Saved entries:
....

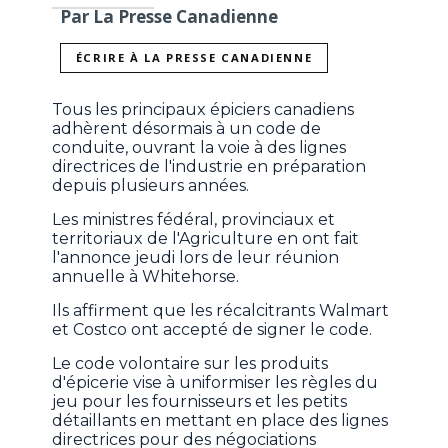
Par La Presse Canadienne
ÉCRIRE À LA PRESSE CANADIENNE
Tous les principaux épiciers canadiens
adhèrent désormais à un code de
conduite, ouvrant la voie à des lignes
directrices de l'industrie en préparation
depuis plusieurs années.
Les ministres fédéral, provinciaux et
territoriaux de l'Agriculture en ont fait
l'annonce jeudi lors de leur réunion
annuelle à Whitehorse.
Ils affirment que les récalcitrants Walmart
et Costco ont accepté de signer le code.
Le code volontaire sur les produits
d'épicerie vise à uniformiser les règles du
jeu pour les fournisseurs et les petits
détaillants en mettant en place des lignes
directrices pour des négociations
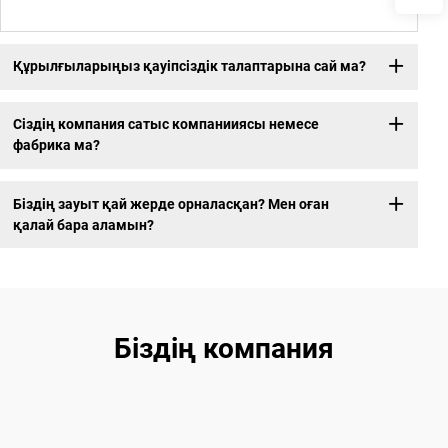
Құрылғыларыңыз қауіпсіздік талаптарына сай ма?
Сіздің компания сатыс компанииясы немесе
фабрика ма?
Біздің зауыт қай жерде орналасқан? Мен оған
қалай бара аламын?
Біздің компания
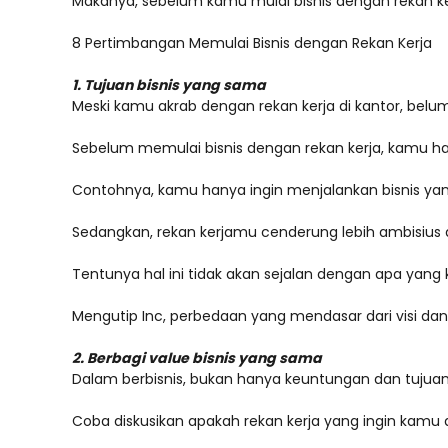
Makanya, sebelum kamu mulai bisnis dengan rekan ker
8 Pertimbangan Memulai Bisnis dengan Rekan Kerja
1. Tujuan bisnis yang sama
Meski kamu akrab dengan rekan kerja di kantor, belu
Sebelum memulai bisnis dengan rekan kerja, kamu ha
Contohnya, kamu hanya ingin menjalankan bisnis yan
Sedangkan, rekan kerjamu cenderung lebih ambisius d
Tentunya hal ini tidak akan sejalan dengan apa yang
Mengutip Inc, perbedaan yang mendasar dari visi dan
2. Berbagi value bisnis yang sama
Dalam berbisnis, bukan hanya keuntungan dan tujuan y
Coba diskusikan apakah rekan kerja yang ingin kamu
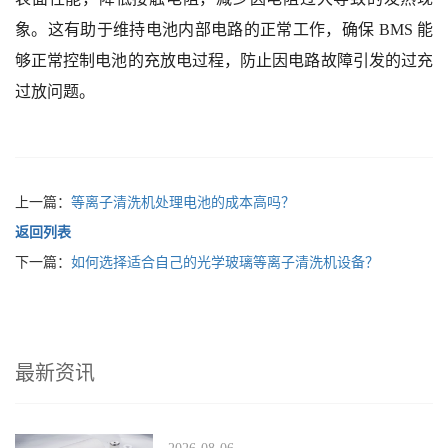
象。这有助于维持电池内部电路的正常工作，确保 BMS 能
够正常控制电池的充放电过程，防止因电路故障引发的过充
过放问题。
上一篇：
等离子清洗机处理电池的成本高吗？
返回列表
下一篇：
如何选择适合自己的光学玻璃等离子清洗机设备？
最新资讯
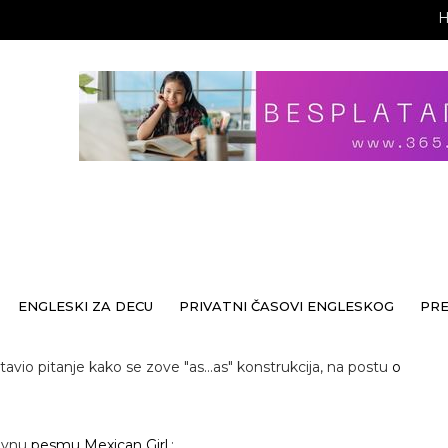
ENGLESKI ZA DECU
PRIVATNI ČASOVI ENGLESKOG
PR
avio pitanje kako se zove "as...as" konstrukcija, na postu
o
divnu
pesmu Mexican Girl,
:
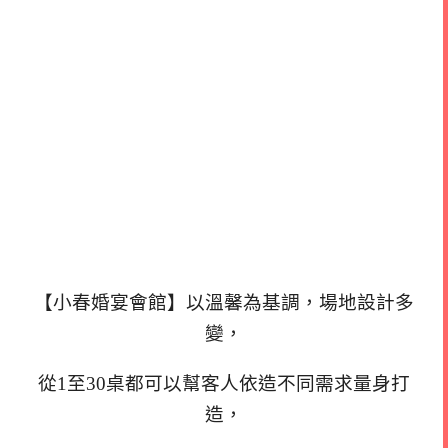
【小春婚宴會館】以溫馨為基調，場地設計多
變，
從1至30桌都可以幫客人依造不同需求量身打
造，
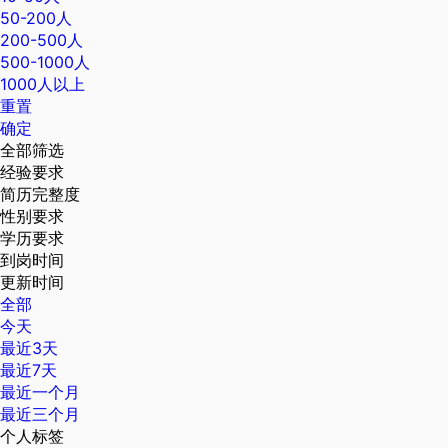
50-200人
200-500人
500-1000人
1000人以上
重置
确定
全部筛选
经验要求
简历完整度
性别要求
学历要求
到岗时间
更新时间
全部
今天
最近3天
最近7天
最近一个月
最近三个月
个人标签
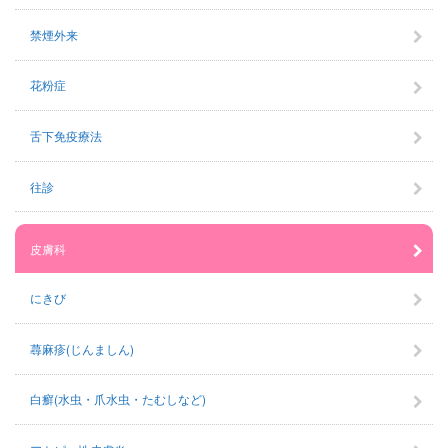
禁煙外来
花粉症
舌下免疫療法
往診
皮膚科
にきび
蕁麻疹(じんましん)
白癬(水虫・爪水虫・たむしなど)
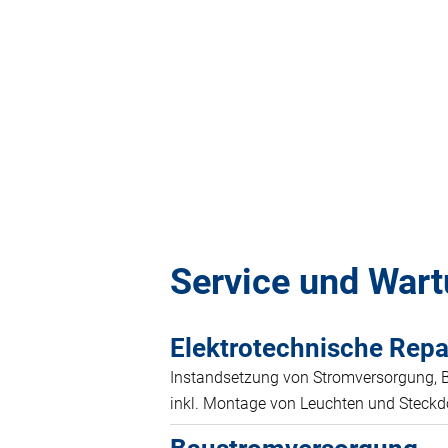
Service und War
Elektrotechnische Repa
Instandsetzung von Stromversorgung, 
inkl. Montage von Leuchten und Steckd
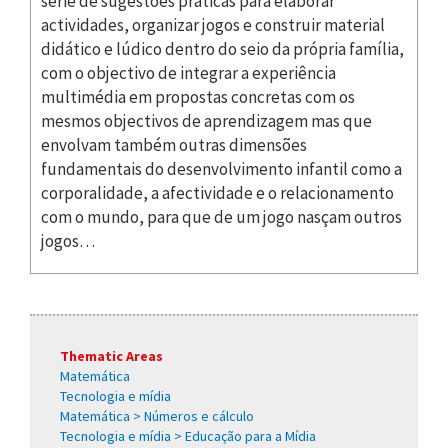
série de sugestões práticas para elaborar
actividades, organizar jogos e construir material
didático e lúdico dentro do seio da própria família,
com o objectivo de integrar a experiência
multimédia em propostas concretas com os
mesmos objectivos de aprendizagem mas que
envolvam também outras dimensões
fundamentais do desenvolvimento infantil como a
corporalidade, a afectividade e o relacionamento
com o mundo, para que de um jogo nasçam outros
jogos…
Thematic Areas
Matemática
Tecnologia e mídia
Matemática > Números e cálculo
Tecnologia e mídia > Educação para a Mídia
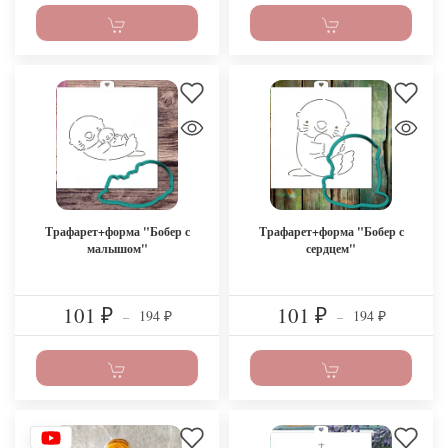
Трафарет+форма "Бобер с
Трафарет+форма "Бобер с
малышом"
сердцем"
101
101
194
194
₽
–
₽
–
₽
₽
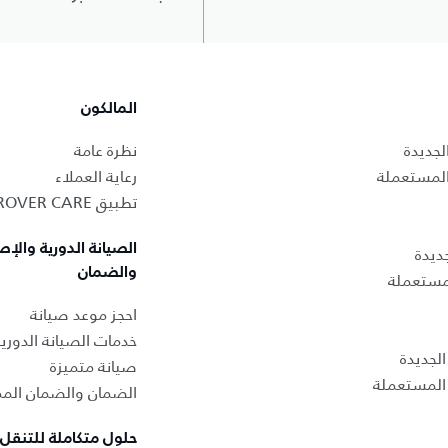
المالكون
لجديدة
نظرة عامة
المستعملة
رعاية العملاء
تطبيق LAND ROVER CARE
الصيانة الدورية والإص
ديدة
والضمان
لمستعملة
احجز موعد صيانة
خدمات الصيانة الدوري
لجديدة
صيانة متميزة
المستعملة
الضمان والضمان المم
حلول متكاملة للتنقل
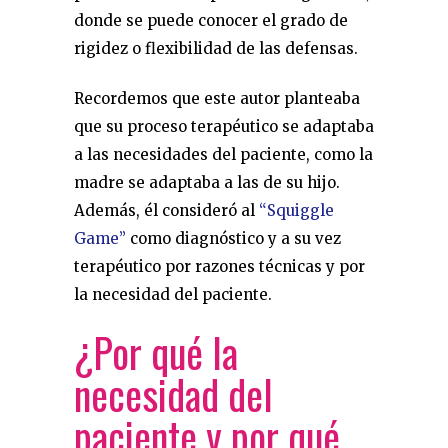
donde se puede conocer el grado de
rigidez o flexibilidad de las defensas.
Recordemos que este autor planteaba
que su proceso terapéutico se adaptaba
a las necesidades del paciente, como la
madre se adaptaba a las de su hijo.
Además, él consideró al
“Squiggle
Game”
como diagnóstico y a su vez
terapéutico por razones técnicas y por
la necesidad del paciente.
¿Por qué la
necesidad del
paciente y por qué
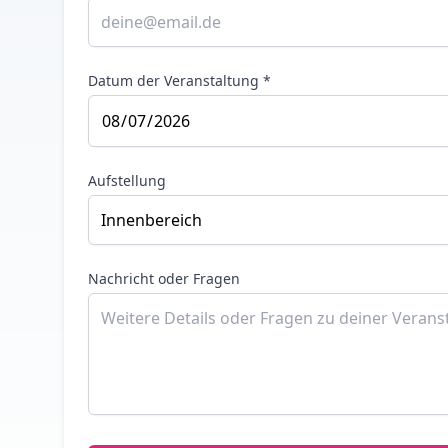
Datum der Veranstaltung *
Aufstellung
Nachricht oder Fragen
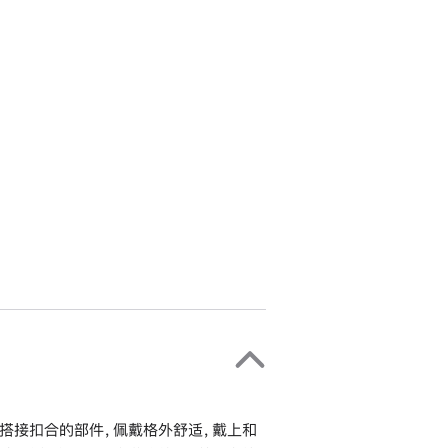
搭接扣合的部件，佩戴格外舒适，戴上和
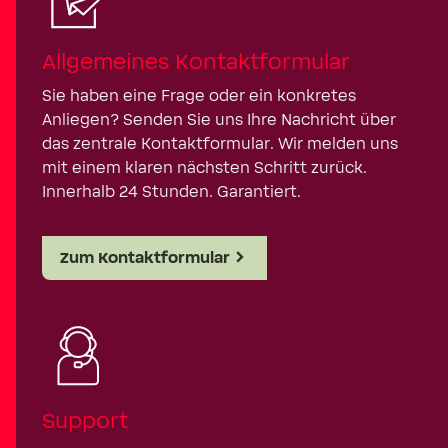
Allgemeines Kontaktformular
Sie haben eine Frage oder ein konkretes
Anliegen? Senden Sie uns Ihre Nachricht über
das zentrale Kontaktformular. Wir melden uns
mit einem klaren nächsten Schritt zurück.
Innerhalb 24 Stunden. Garantiert.
Zum Kontaktformular
Support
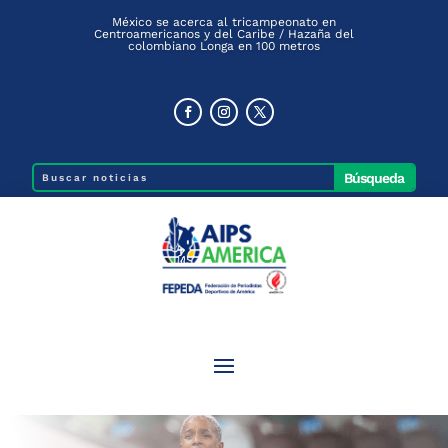
México se acerca al tricampeonato en
Centroamericanos y del Caribe / Hazaña del
colombiano Longa en 100 metros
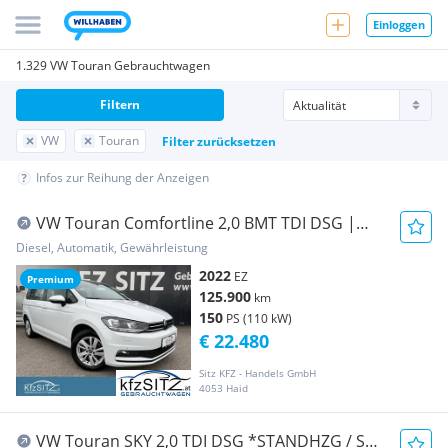
Einloggen
1.329 VW Touran Gebrauchtwagen
Filtern
VW
Touran
Filter zurücksetzen
Infos zur Reihung der Anzeigen
VW Touran Comfortline 2,0 BMT TDI DSG |
NAVI PRO
Diesel, Automatik, Gewährleistung
2022
EZ
Premium
125.900
km
150
PS (110 kW)
€ 22.480
Sitz KFZ - Handels GmbH
4053 Haid
VW Touran SKY 2,0 TDI DSG *STANDHZG / SKY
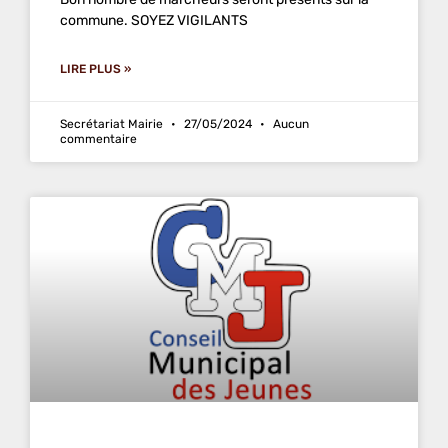
commune. SOYEZ VIGILANTS
LIRE PLUS »
Secrétariat Mairie
27/05/2024
Aucun
commentaire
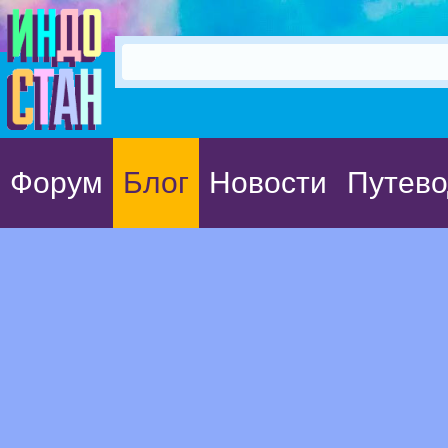
Форум
Блог
Новости
Путево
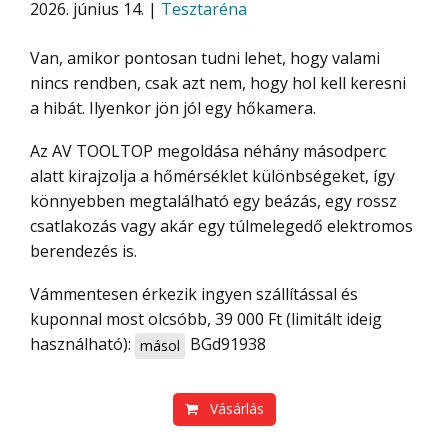
2026. június 14. |
Tesztaréna
Van, amikor pontosan tudni lehet, hogy valami
nincs rendben, csak azt nem, hogy hol kell keresni
a hibát. Ilyenkor jön jól egy hőkamera.
Az AV TOOLTOP megoldása néhány másodperc
alatt kirajzolja a hőmérséklet különbségeket, így
könnyebben megtalálható egy beázás, egy rossz
csatlakozás vagy akár egy túlmelegedő elektromos
berendezés is.
Vámmentesen érkezik ingyen szállítással és
kuponnal most olcsóbb, 39 000 Ft (limitált ideig
használható):
BGd91938
másol
Vásárlás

....

Your instructions: Set down the data above word for word, leaving every picture out.

Task result:
Par La Presse Canadienne
ÉCRIRE À LA PRESSE CANADIENNE
Tous les principaux épiciers canadiens
adhèrent désormais à un code de
conduite, ouvrant la voie à des lignes
directrices de l'industrie en préparation
depuis plusieurs années.
Les ministres fédéral, provinciaux et
territoriaux de l'Agriculture en ont fait
l'annonce jeudi lors de leur réunion
annuelle à Whitehorse.
Ils affirment que les récalcitrants Walmart
et Costco ont accepté de signer le code.
Le code volontaire sur les produits
d'épicerie vise à uniformiser les règles du
jeu pour les fournisseurs et les petits
détaillants en mettant en place des lignes
directrices pour des négociations
Құрылғыларыңыз қауіпсіздік талаптарына сай ма?
Сіздің компания сатыс компанииясы немесе
фабрика ма?
Біздің зауыт қай жерде орналасқан? Мен оған
қалай бара аламын?
Біздің компания
Makanya, sebelum kamu mulai bisnis dengan rekan ker
8 Pertimbangan Memulai Bisnis dengan Rekan Kerja
1. Tujuan bisnis yang sama
Meski kamu akrab dengan rekan kerja di kantor, belu
Sebelum memulai bisnis dengan rekan kerja, kamu ha
Contohnya, kamu hanya ingin menjalankan bisnis yan
Sedangkan, rekan kerjamu cenderung lebih ambisius d
Tentunya hal ini tidak akan sejalan dengan apa yang
Mengutip Inc, perbedaan yang mendasar dari visi dan
2. Berbagi value bisnis yang sama
Dalam berbisnis, bukan hanya keuntungan dan tujuan y
Coba diskusikan apakah rekan kerja yang ingin kamu
象。这有助于维持电池内部电路的正常工作，确保 BMS 能
够正常控制电池的充放电过程，防止因电路故障引发的过充
过放问题。
上一篇：
等离子清洗机处理电池的成本高吗？
返回列表
下一篇：
如何选择适合自己的光学玻璃等离子清洗机设备？
最新资讯
ENGLESKI ZA DECU
PRIVATNI ČASOVI ENGLESKOG
PR
avio pitanje kako se zove "as...as" konstrukcija, na postu
o
divnu
pesmu Mexican Girl,
:
【小春婚宴會館】以溫馨為基調，場地設計多
變，
從1至30桌都可以幫客人依造不同需求量身打
造，
50-200人
200-500人
500-1000人
1000人以上
重置
确定
全部筛选
经验要求
简历完整度
性别要求
学历要求
到岗时间
更新时间
全部
今天
最近3天
最近7天
最近一个月
最近三个月
个人标签
禁煙外来
花粉症
舌下免疫療法
往診
皮膚科
にきび
蕁麻疹(じんましん)
白癬(水虫・爪水虫・たむしなど)
Service und War
Elektrotechnische Repa
Instandsetzung von Stromversorgung, 
inkl. Montage von Leuchten und Steckd
série de sugestões práticas para elaborar
actividades, organizar jogos e construir material
didático e lúdico dentro do seio da própria família,
com o objectivo de integrar a experiência
multimédia em propostas concretas com os
mesmos objectivos de aprendizagem mas que
envolvam também outras dimensões
fundamentais do desenvolvimento infantil como a
corporalidade, a afectividade e o relacionamento
com o mundo, para que de um jogo nasçam outros
jogos…
Thematic Areas
Matemática
Tecnologia e mídia
Matemática > Números e cálculo
Tecnologia e mídia > Educação para a Mídia
Трафарет+форма "Бобер с
Трафарет+форма "Бобер с
малышом"
сердцем"
101
101
194
194
₽
–
₽
–
₽
₽
المالكون
لجديدة
نظرة عامة
المستعملة
رعاية العملاء
تطبيق LAND ROVER CARE
الصيانة الدورية والإص
ديدة
والضمان
لمستعملة
احجز موعد صيانة
خدمات الصيانة الدوري
لجديدة
صيانة متميزة
المستعملة
الضمان والضمان المم
حلول متكاملة للتنقل
donde se puede conocer el grado de
rigidez o flexibilidad de las defensas.
Recordemos que este autor planteaba
que su proceso terapéutico se adaptaba
a las necesidades del paciente, como la
madre se adaptaba a las de su hijo.
Además, él consideró al
“Squiggle
Game”
como diagnóstico y a su vez
terapéutico por razones técnicas y por
la necesidad del paciente.
¿Por qué la
necesidad del
paciente y por qué
Datum der Veranstaltung *
Aufstellung
Nachricht oder Fragen
搭接扣合的部件，佩戴格外舒适，戴上和
Allgemeines Kontaktformular
Sie haben eine Frage oder ein konkretes
Anliegen? Senden Sie uns Ihre Nachricht über
das zentrale Kontaktformular. Wir melden uns
mit einem klaren nächsten Schritt zurück.
Innerhalb 24 Stunden. Garantiert.
Zum Kontaktformular
Support
México se acerca al tricampeonato en
Centroamericanos y del Caribe / Hazaña del
colombiano Longa en 100 metros
Einloggen
1.329 VW Touran Gebrauchtwagen
Filtern
VW
Touran
Filter zurücksetzen
Infos zur Reihung der Anzeigen
VW Touran Comfortline 2,0 BMT TDI DSG |
NAVI PRO
Diesel, Automatik, Gewährleistung
2022
EZ
Premium
125.900
km
150
PS (110 kW)
€ 22.480
Sitz KFZ - Handels GmbH
4053 Haid
VW Touran SKY 2,0 TDI DSG *STANDHZG / SKY
commune. SOYEZ VIGILANTS
LIRE PLUS »
Secrétariat Mairie
27/05/2024
Aucun
commentaire
Форум
Блог
Новости
Путево
2026. június 14. |
Tesztaréna
Van, amikor pontosan tudni lehet, hogy valami
nincs rendben, csak azt nem, hogy hol kell keresni
a hibát. Ilyenkor jön jól egy hőkamera.
Az AV TOOLTOP megoldása néhány másodperc
alatt kirajzolja a hőmérséklet különbségeket, így
könnyebben megtalálható egy beázás, egy rossz
csatlakozás vagy akár egy túlmelegedő elektromos
berendezés is.
Vámmentesen érkezik ingyen szállítással és
kuponnal most olcsóbb, 39 000 Ft (limitált ideig
használható):
BGd91938
másol
Vásárlás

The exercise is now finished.